WRITTEN TASK A:
Write out the Zuma home upgrades article again, everything from "South Africa's top" down to "something more: impeachment.", but swap "impeachment" for "removal from office".
WRITTEN TASK B:
According to the Zuma home upgrades article, what did the upgrades to his private home include?

SELECTED EXCERPT:
⟨

FILE - South Africa's President Jacob Zuma in Cape Town.
FILE - South Africa's President Jacob Zuma in Cape Town.
South Africa's top anti-corruption official has found that President Jacob Zuma "benefited unduly" from government money spent to improve his personal home. She is calling for Zuma to pay back some of the nearly $23 million (R246 million) - but the opposition and some ordinary citizens are calling for something more: impeachment.

With just seven weeks to go before national elections, South African President Jacob Zuma should be canvassing for votes for his ruling African National Congress party.

Instead, in the wake of a damning report by the nation’s anti-corruption czar, he’s fending off calls for him to resign.

Serious allegations

This week, South African Public Protector Thuli Madonsela released a 400-page report that said Zuma committed an ethical lapse by allowing about $23 million in state money to be spent on what were described as security upgrades to his private home in rural KwaZulu-Natal province.

Madonsela said the upgrades - which included a swimming pool, a cattle enclosure, a visitors’ center and an amphitheater - went beyond what was reasonably required for a president’s security.

She also said some of the upgrades could be “legitimately classified as unlawful” and ordered him to repay some of the costs.

⟩

INFORMATION PROVIDED:
⟨

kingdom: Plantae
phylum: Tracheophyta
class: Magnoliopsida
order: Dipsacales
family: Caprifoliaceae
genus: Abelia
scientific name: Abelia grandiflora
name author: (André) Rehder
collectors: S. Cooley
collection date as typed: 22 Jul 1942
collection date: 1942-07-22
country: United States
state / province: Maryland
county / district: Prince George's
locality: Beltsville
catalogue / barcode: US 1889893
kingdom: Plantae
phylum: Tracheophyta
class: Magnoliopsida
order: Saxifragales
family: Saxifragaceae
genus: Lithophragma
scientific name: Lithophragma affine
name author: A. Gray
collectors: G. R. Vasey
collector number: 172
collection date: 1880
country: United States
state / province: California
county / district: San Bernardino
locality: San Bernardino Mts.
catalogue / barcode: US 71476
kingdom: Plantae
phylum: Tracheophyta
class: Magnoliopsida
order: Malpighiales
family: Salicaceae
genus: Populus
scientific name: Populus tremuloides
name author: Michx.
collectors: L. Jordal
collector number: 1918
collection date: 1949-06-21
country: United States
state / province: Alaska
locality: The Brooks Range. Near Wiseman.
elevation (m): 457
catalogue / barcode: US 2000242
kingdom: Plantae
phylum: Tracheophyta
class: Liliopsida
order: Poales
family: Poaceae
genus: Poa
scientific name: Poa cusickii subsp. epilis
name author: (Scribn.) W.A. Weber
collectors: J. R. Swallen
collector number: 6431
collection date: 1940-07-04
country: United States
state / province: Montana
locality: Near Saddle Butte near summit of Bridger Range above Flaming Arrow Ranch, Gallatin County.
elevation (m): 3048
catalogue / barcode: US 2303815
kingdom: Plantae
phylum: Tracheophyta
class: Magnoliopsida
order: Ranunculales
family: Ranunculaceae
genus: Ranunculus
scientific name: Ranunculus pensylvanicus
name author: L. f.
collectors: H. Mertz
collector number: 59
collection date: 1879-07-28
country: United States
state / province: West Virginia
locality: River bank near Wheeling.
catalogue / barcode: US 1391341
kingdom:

⟩

EXERCISE RESPONSE A:
South Africa's top anti-corruption official has found that President Jacob Zuma "benefited unduly" from government money spent to improve his personal home. She is calling for Zuma to pay back some of the nearly $23 million (R246 million) - but the opposition and some ordinary citizens are calling for something more: removal from office.

EXERCISE RESPONSE B:
A swimming pool, a cattle enclosure, a visitors' center and an amphitheater.